Records from a dataset

[START]

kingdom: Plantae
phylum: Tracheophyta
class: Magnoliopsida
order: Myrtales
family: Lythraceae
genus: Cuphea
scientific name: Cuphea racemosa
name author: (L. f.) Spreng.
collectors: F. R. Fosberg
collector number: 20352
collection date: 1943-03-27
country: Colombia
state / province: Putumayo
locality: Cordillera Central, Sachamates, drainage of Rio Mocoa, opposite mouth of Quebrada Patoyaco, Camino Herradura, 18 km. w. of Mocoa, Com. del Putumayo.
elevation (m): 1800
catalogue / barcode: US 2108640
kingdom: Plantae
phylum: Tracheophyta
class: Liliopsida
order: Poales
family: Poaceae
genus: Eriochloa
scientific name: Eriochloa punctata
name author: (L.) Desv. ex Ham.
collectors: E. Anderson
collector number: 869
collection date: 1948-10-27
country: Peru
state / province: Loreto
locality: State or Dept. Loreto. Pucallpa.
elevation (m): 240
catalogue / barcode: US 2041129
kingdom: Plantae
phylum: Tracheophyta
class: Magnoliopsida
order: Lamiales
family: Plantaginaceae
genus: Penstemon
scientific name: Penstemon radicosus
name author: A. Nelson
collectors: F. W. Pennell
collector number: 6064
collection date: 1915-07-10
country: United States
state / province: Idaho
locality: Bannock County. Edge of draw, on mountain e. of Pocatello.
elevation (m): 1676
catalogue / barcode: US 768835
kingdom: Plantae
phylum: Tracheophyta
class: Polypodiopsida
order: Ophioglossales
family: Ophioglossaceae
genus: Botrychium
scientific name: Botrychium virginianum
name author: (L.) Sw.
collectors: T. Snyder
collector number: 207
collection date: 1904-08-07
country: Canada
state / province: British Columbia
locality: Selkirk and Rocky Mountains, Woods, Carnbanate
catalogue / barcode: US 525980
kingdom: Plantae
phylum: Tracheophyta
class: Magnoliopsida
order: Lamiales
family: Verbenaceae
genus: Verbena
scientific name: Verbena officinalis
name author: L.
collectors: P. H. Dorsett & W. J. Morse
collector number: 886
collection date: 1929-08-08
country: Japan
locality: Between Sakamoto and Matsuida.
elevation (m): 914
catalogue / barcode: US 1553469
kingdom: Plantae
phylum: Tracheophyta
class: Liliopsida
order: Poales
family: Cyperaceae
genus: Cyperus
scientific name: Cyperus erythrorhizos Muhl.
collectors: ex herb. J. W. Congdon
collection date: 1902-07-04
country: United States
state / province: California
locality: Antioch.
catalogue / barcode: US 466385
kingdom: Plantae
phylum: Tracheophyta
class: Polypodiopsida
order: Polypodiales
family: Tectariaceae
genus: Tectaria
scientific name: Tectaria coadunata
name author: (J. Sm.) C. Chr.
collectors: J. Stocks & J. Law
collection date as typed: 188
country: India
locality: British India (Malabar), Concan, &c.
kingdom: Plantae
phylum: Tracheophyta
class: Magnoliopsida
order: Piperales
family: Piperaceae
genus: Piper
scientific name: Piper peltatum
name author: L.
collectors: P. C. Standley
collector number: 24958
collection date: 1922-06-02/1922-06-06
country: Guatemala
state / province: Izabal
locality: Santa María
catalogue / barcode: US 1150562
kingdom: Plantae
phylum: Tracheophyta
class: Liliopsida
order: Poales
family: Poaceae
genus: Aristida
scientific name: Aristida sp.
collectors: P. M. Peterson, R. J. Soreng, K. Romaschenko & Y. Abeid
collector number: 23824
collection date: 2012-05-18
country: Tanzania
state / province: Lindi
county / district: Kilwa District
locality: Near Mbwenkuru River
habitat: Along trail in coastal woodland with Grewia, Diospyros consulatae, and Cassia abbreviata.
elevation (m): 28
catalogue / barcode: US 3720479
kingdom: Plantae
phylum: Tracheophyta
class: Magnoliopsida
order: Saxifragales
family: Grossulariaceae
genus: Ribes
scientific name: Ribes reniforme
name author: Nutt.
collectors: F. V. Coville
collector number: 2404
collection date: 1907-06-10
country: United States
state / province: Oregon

[END]

◆ TASK
Convert the stretch of material from the line containing "collectors: J. Stocks & J. Law" through the end of the material into a two-column CSV with the columns field and value, giving one row per line of material with each part in a single quoted field and any line breaks replaced by spaces.

◆ TASK SOLUTION
field,value
"collectors:","J. Stocks & J. Law"
"collection date as typed:","188"
"country:","India"
"locality:","British India (Malabar), Concan, &c."
"kingdom:","Plantae"
"phylum:","Tracheophyta"
"class:","Magnoliopsida"
"order:","Piperales"
"family:","Piperaceae"
"genus:","Piper"
"scientific name:","Piper peltatum"
"name author:","L."
"collectors:","P. C. Standley"
"collector number:","24958"
"collection date:","1922-06-02/1922-06-06"
"country:","Guatemala"
"state / province:","Izabal"
"locality:","Santa María"
"catalogue / barcode:","US 1150562"
"kingdom:","Plantae"
"phylum:","Tracheophyta"
"class:","Liliopsida"
"order:","Poales"
"family:","Poaceae"
"genus:","Aristida"
"scientific name:","Aristida sp."
"collectors:","P. M. Peterson, R. J. Soreng, K. Romaschenko & Y. Abeid"
"collector number:","23824"
"collection date:","2012-05-18"
"country:","Tanzania"
"state / province:","Lindi"
"county / district:","Kilwa District"
"locality:","Near Mbwenkuru River"
"habitat:","Along trail in coastal woodland with Grewia, Diospyros consulatae, and Cassia abbreviata."
"elevation (m):","28"
"catalogue / barcode:","US 3720479"
"kingdom:","Plantae"
"phylum:","Tracheophyta"
"class:","Magnoliopsida"
"order:","Saxifragales"
"family:","Grossulariaceae"
"genus:","Ribes"
"scientific name:","Ribes reniforme"
"name author:","Nutt."
"collectors:","F. V. Coville"
"collector number:","2404"
"collection date:","1907-06-10"
"country:","United States"
"state / province:","Oregon"